■ WORK REQUEST ■
Quote all of the data exactly as given. Skip every picture it contains.

■ SUPPLIED DATA ■
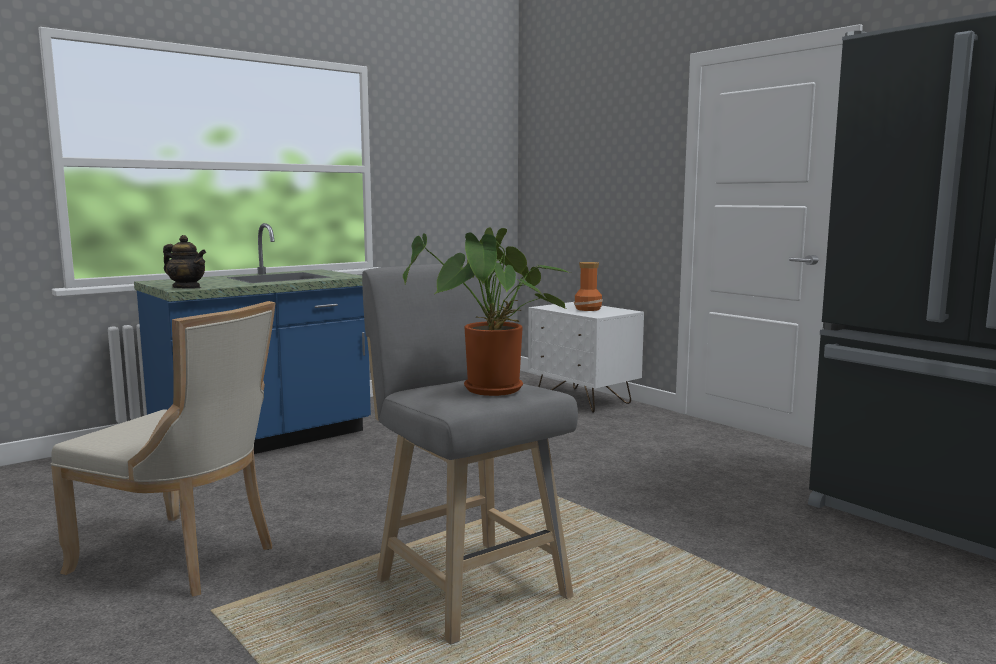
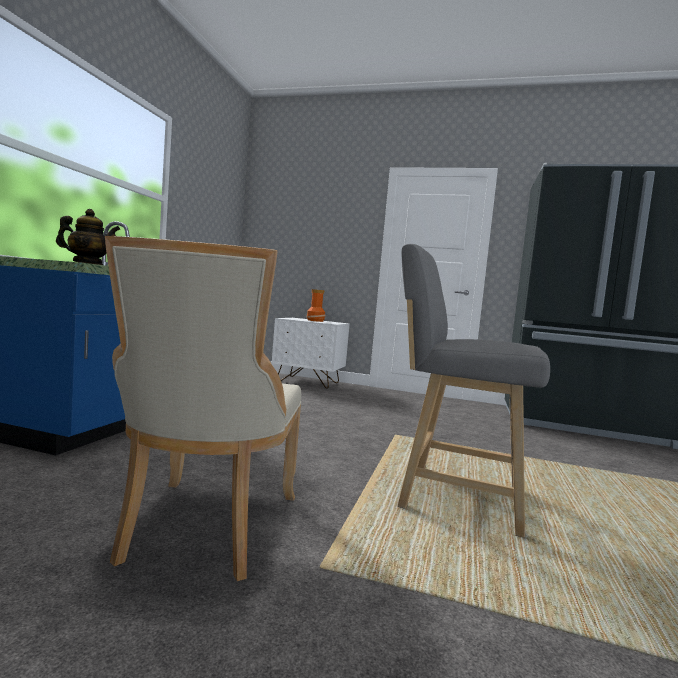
camera: 35 degrees left, 5 degrees down
(183, 558) = (206, 529): beige chair -> beige chair turned 105 degrees clockwise
(492, 391) = (509, 341): potted plant -> none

■ SOLUTION FOR THIS EXERCISE ■
camera: 35 degrees left, 5 degrees down
(183, 558) = (206, 529): beige chair -> beige chair turned 105 degrees clockwise
(492, 391) = (509, 341): potted plant -> none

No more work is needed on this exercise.